* Provided information:
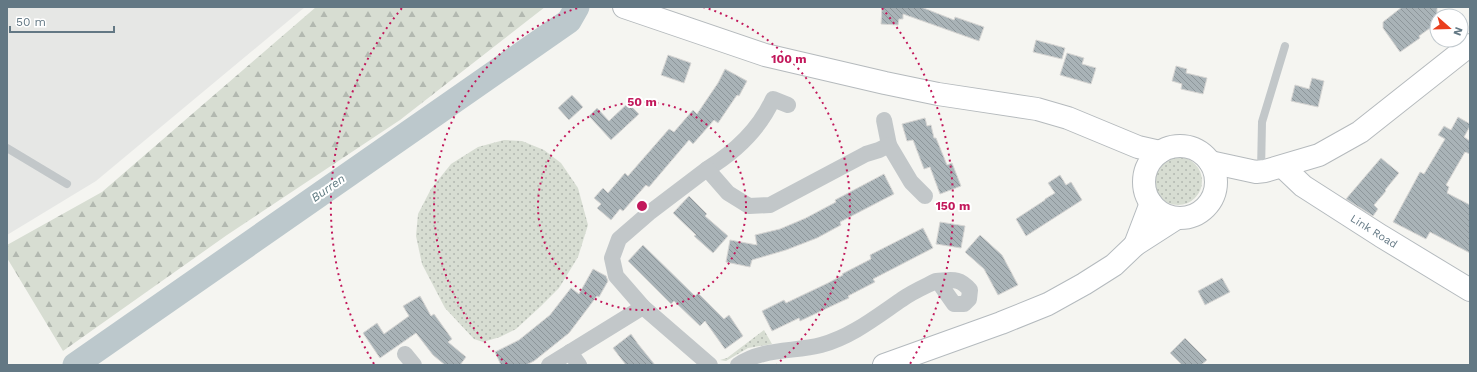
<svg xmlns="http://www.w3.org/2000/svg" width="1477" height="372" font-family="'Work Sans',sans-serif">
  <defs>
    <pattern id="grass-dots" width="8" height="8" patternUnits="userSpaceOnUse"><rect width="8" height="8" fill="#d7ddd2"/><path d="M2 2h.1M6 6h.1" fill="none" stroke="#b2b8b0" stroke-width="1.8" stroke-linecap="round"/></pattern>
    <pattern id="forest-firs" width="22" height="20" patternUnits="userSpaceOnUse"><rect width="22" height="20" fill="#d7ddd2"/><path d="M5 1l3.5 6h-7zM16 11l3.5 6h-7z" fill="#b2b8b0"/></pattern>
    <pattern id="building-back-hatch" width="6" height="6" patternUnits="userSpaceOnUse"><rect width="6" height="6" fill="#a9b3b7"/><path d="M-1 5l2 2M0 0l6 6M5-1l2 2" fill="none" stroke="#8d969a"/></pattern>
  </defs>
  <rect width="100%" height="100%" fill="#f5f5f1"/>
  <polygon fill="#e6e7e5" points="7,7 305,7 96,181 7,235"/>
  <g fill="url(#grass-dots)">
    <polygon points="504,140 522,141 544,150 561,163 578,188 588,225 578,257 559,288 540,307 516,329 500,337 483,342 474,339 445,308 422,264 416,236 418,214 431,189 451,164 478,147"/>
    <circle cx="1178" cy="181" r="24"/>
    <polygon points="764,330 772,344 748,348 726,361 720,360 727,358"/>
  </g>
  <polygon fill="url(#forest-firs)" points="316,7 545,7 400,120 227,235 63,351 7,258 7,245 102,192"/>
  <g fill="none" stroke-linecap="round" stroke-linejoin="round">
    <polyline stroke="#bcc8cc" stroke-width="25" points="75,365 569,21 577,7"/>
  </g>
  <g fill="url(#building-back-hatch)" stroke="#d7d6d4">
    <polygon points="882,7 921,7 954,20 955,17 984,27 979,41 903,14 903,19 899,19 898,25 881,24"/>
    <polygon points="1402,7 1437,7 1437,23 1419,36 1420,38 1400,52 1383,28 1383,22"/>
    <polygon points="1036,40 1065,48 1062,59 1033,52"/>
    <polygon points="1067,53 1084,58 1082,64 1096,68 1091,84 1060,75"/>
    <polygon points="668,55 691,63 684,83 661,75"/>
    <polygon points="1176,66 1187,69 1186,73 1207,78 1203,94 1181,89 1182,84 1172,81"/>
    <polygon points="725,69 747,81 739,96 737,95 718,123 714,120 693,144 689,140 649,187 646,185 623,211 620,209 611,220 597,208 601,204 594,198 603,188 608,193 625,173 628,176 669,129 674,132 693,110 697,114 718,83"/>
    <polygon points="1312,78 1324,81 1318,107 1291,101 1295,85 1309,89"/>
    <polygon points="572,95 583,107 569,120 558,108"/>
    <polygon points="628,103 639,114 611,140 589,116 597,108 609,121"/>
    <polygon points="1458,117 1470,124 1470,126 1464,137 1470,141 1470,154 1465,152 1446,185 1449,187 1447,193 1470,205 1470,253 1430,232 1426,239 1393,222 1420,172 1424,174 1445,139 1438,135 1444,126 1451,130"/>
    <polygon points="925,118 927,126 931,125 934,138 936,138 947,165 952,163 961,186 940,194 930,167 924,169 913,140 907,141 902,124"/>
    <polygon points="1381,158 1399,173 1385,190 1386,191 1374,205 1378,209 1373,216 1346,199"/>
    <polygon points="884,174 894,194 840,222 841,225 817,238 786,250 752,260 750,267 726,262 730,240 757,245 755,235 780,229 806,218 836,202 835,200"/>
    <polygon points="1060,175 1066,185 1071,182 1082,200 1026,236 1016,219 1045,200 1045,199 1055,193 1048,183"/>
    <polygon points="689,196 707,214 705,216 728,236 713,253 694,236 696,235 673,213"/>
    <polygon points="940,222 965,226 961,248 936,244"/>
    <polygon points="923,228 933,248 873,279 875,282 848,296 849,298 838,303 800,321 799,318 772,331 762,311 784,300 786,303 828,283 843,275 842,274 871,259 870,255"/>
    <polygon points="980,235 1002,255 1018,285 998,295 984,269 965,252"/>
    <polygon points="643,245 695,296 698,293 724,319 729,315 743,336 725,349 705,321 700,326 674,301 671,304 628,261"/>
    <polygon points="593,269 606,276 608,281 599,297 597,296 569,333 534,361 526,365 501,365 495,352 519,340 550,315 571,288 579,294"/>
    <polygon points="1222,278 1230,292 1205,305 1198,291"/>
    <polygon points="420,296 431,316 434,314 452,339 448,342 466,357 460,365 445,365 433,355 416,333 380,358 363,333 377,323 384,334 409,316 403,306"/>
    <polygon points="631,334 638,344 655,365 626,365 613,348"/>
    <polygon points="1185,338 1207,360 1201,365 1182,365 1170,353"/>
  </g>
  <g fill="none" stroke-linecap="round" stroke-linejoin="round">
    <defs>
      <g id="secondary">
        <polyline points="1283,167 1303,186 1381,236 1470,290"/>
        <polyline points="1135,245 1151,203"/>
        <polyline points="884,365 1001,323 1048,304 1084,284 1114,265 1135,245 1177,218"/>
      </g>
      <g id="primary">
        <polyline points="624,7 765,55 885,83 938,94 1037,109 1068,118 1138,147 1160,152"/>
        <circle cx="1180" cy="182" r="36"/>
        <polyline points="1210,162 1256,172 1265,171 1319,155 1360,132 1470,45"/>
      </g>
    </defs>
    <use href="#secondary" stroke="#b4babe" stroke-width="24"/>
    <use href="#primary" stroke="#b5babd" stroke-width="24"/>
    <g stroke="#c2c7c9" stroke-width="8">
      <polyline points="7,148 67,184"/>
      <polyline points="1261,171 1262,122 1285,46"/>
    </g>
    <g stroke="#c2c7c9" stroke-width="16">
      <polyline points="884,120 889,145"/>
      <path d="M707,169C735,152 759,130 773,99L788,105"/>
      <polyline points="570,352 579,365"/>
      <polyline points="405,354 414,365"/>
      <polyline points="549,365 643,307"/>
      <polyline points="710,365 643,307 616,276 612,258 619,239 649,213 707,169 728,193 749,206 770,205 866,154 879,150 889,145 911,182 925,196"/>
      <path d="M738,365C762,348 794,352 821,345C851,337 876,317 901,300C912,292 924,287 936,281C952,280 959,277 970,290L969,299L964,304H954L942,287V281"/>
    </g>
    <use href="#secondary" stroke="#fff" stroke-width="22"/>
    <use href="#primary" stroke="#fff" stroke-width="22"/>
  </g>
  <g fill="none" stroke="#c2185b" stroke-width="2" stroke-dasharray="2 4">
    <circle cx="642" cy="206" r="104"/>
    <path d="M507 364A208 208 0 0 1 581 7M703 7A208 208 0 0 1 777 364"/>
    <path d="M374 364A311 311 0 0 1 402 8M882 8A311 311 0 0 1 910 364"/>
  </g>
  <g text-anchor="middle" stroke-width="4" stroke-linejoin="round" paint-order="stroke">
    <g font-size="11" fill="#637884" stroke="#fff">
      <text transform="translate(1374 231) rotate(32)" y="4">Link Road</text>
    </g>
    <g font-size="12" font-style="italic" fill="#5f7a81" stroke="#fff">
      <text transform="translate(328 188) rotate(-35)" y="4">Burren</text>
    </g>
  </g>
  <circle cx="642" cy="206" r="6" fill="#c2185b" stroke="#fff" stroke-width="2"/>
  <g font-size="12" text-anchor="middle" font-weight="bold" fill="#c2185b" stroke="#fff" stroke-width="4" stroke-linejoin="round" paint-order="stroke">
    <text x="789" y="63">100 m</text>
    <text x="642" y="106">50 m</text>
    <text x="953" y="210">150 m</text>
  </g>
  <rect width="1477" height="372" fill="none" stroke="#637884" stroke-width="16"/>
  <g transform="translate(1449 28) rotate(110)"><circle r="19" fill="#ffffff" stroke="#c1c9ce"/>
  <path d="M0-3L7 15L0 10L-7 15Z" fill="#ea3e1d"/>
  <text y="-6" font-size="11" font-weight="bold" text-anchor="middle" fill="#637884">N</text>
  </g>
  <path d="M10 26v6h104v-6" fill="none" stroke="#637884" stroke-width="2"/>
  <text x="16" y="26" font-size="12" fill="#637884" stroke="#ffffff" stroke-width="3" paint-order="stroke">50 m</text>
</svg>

...

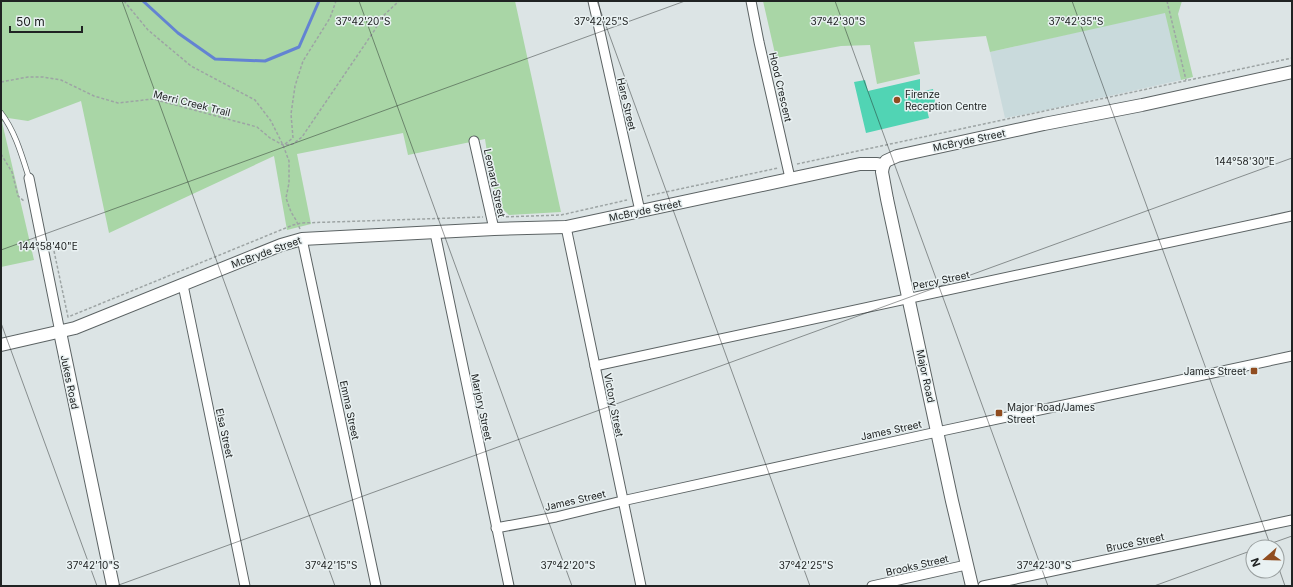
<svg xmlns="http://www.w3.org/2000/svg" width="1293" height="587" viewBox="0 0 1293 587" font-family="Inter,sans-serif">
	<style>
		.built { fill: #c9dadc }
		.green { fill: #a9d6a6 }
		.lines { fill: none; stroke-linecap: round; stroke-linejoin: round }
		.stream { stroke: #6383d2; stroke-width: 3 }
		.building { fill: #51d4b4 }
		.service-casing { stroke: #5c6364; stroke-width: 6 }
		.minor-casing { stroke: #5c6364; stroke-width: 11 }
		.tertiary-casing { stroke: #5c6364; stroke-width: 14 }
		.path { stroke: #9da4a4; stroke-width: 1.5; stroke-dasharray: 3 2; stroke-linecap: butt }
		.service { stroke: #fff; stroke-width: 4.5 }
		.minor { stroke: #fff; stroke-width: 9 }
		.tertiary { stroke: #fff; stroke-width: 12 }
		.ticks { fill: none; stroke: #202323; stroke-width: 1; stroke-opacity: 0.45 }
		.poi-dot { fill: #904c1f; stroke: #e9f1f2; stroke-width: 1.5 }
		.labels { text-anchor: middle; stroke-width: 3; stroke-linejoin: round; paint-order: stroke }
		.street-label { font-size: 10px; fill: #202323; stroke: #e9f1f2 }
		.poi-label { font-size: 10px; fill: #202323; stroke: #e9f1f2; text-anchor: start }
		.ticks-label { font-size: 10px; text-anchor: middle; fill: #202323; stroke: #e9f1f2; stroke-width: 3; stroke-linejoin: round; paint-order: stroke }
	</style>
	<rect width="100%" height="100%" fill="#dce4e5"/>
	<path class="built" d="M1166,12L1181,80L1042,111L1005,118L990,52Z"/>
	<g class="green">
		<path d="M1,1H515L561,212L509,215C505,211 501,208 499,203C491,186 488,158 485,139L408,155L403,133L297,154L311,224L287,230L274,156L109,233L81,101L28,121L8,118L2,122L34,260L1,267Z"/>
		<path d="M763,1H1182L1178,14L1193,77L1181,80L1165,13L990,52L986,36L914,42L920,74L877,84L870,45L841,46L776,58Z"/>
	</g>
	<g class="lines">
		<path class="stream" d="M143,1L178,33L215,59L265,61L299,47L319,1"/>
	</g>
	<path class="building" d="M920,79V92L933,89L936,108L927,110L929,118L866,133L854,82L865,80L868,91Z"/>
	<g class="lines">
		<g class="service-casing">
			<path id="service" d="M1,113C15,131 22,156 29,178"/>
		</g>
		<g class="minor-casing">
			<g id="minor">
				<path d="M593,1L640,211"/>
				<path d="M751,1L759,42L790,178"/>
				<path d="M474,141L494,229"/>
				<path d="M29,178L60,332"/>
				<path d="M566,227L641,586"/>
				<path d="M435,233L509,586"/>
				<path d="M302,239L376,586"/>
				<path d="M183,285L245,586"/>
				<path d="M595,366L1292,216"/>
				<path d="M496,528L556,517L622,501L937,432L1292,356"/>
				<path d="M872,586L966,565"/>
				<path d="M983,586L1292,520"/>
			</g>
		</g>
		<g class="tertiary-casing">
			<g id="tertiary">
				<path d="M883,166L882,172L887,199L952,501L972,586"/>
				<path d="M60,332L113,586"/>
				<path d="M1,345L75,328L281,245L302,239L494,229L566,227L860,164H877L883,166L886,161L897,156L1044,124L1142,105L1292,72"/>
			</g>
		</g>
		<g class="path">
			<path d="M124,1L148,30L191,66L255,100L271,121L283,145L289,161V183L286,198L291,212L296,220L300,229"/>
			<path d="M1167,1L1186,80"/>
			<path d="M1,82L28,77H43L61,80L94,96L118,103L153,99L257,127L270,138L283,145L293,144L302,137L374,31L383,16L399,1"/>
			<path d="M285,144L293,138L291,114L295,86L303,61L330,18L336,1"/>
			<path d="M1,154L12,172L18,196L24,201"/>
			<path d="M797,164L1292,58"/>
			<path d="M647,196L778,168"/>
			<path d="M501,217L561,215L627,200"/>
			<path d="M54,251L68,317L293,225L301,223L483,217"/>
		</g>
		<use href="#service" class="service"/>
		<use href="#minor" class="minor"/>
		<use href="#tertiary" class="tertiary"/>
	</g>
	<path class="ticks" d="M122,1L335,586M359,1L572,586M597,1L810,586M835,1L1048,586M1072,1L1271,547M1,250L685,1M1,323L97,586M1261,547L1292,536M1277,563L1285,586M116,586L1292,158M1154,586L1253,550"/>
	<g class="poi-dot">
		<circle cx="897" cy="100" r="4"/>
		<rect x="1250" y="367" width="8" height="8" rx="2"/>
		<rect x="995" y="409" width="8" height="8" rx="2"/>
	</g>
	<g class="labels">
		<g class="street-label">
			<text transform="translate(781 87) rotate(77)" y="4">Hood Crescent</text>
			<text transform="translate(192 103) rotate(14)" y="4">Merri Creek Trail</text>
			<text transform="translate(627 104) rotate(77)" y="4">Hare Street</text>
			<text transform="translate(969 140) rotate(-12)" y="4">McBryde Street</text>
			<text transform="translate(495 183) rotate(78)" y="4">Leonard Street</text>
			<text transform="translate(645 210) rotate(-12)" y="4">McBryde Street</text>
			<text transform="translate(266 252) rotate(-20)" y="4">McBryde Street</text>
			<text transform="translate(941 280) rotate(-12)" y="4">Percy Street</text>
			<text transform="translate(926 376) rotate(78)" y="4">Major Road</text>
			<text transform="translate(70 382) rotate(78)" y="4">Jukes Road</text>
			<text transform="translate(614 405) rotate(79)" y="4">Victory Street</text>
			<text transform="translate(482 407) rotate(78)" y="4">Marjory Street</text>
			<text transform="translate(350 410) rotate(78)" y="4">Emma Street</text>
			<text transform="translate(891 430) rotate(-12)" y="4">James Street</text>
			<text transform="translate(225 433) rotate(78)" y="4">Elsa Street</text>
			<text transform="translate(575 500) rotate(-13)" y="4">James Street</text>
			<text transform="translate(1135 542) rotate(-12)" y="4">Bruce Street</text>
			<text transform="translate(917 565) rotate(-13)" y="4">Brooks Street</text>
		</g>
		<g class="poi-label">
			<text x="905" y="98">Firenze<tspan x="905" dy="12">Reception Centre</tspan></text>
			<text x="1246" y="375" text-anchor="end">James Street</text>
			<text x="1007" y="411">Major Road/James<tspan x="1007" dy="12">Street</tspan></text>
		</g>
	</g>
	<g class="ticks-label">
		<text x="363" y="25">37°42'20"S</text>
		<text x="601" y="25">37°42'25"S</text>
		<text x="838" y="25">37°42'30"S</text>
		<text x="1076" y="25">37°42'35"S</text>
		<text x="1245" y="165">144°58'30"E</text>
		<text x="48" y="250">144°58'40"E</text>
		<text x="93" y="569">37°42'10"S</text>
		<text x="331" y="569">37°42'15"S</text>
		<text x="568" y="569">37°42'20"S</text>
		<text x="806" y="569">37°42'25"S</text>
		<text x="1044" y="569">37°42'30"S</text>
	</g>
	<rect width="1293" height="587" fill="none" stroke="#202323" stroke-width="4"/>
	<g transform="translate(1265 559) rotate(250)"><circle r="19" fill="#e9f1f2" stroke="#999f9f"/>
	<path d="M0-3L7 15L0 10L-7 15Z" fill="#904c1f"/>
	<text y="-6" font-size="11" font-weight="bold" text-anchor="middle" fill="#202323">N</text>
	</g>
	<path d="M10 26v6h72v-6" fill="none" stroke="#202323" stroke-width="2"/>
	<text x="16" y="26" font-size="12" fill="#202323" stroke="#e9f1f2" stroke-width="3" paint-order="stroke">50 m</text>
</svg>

* What you have to do: Lines from the entries that contain the word "labels" are what the answer must hold.

* Task result:
		.labels { text-anchor: middle; stroke-width: 3; stroke-linejoin: round; paint-order: stroke }
	<g class="labels">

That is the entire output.